Many who have heard of the latest dangers pertaining to talcum powder cancer and baby powder cancer of the ovaries may wonder just how dangerous talc actually is, and if it can result in talc cancer. Asbestos is inherent in some talc, although since the early 1970s, talc used in homes has been asbestos-free.
Talc is the softest mineral on earth, largely made up of the elements magnesium, silicon, and oxygen. In its powder form, talc has been associated with some respiratory diseases.
If you are looking for a law firm in order to file a talcum powder cancer lawsuit, then you can search the internet.
When talc is crushed into a powder, it becomes the main ingredient in many cosmetics, as well as some baby powders. While talcum powder has been used to prevent slippage in latex gloves, it has largely been replaced with corn starch in that particular application.
Talcum powder is used in electronics and as an insulator because of its high resistance to heat and electricity. Talc is also used as a filler in many paints, rubber, and insecticides, and can be used as an ornamental stone, carved into figures, tiles, sculptures, and jewelry boxes.
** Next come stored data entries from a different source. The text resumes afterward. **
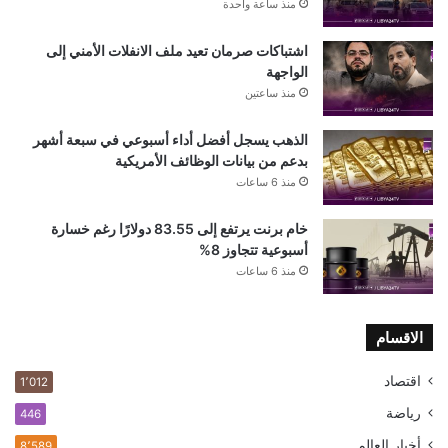
منذ ساعة واحدة
اشتباكات صرمان تعيد ملف الانفلات الأمني إلى
الواجهة
منذ ساعتين
الذهب يسجل أفضل أداء أسبوعي في سبعة أشهر
بدعم من بيانات الوظائف الأمريكية
منذ 6 ساعات
خام برنت يرتفع إلى 83.55 دولارًا رغم خسارة
أسبوعية تتجاوز 8%
منذ 6 ساعات
الاقسام
اقتصاد
1٬012
رياضة
446
أخبار العالم
8٬589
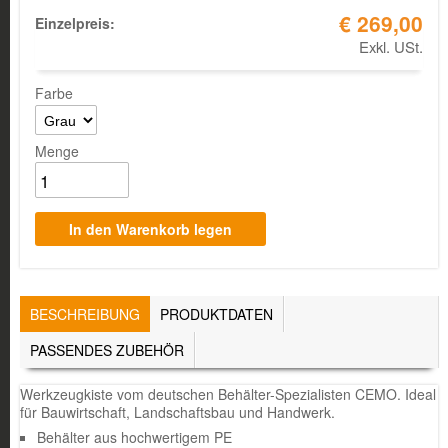
€ 269,00
Einzelpreis:
Exkl. USt.
Farbe
Menge
TABS
BESCHREIBUNG
(AKTIVER
PRODUKTDATEN
REITER)
PASSENDES ZUBEHÖR
Werkzeugkiste vom deutschen Behälter-Spezialisten CEMO. Ideal
für Bauwirtschaft, Landschaftsbau und Handwerk.
Behälter aus hochwertigem PE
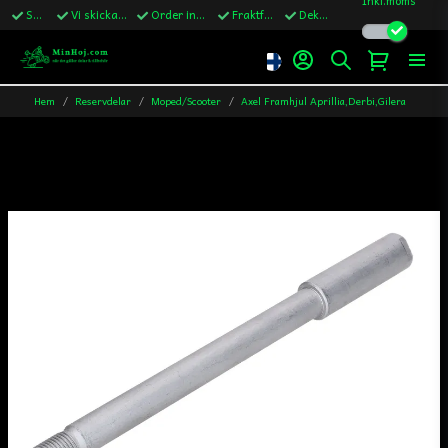
Snabba leveranser
Vi skickar till Sverige,Danmark & Finland
Order innan kl.13 skickas samma vardag
Fraktfritt över 1200kr till Sverige
Dekaler ingår i alla ordrar
Hem
Reservdelar
Moped/Scooter
Axel Framhjul Aprillia,Derbi,Gilera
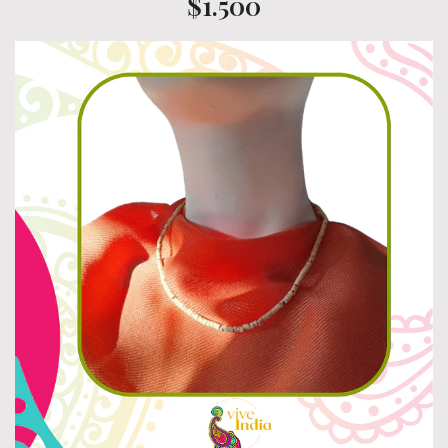
$1.500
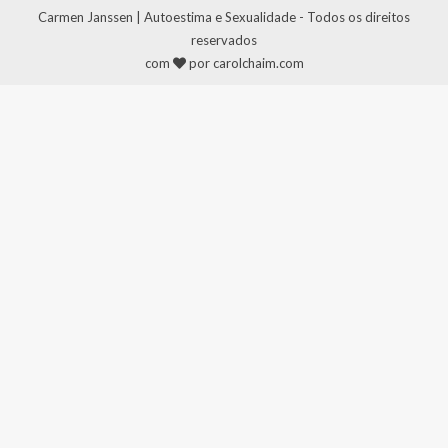
Carmen Janssen | Autoestima e Sexualidade - Todos os direitos
reservados
com
por carolchaim.com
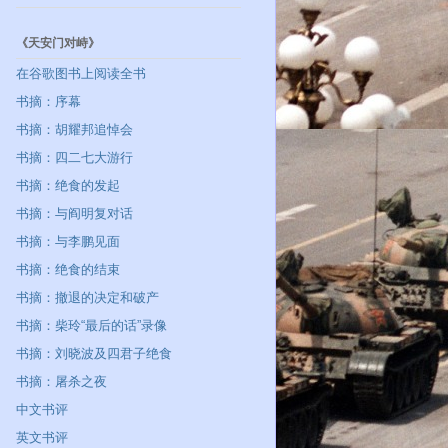
《天安门对峙》
在谷歌图书上阅读全书
书摘：序幕
书摘：胡耀邦追悼会
书摘：四二七大游行
书摘：绝食的发起
书摘：与阎明复对话
书摘：与李鹏见面
书摘：绝食的结束
书摘：撤退的决定和破产
书摘：柴玲“最后的话”录像
书摘：刘晓波及四君子绝食
书摘：屠杀之夜
中文书评
英文书评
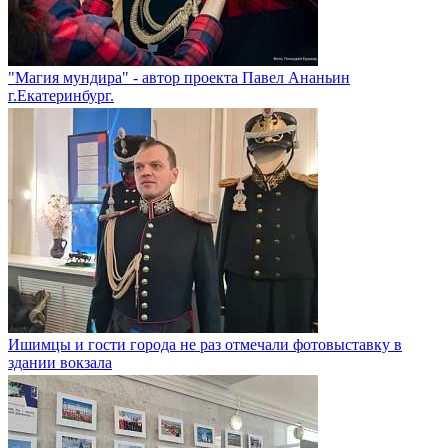
"Магия мундира" - автор проекта Павел Ананьин
г.Екатеринбург.
Ишимцы и гости города не раз отмечали фотовыставку в
здании вокзала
Who Manufactures Talc and Who Makes Talcum Powder?
While there are many manufacturers of talcum powder across the U.S., many of the talcum powder lawsuits currently filed against Johnson & Johnson also name Imerys Talc America Inc., a global mining company which was the primary supplier of talc to the pharmaceutical giant. Other marketers of talc powder are named in some cases.
In the most recent talcum powder lawsuit outcome—which awarded $72 million to the family of a deceased woman in a wrongful death talcum powder lawsuit—Imerys was originally named as a defendant in the Johnson & Johnson lawsuit. No award was made against Imerys in this case, presumably because the mining company began warning J & J in 2005 of the potential talc cancer risks associated with raw talc.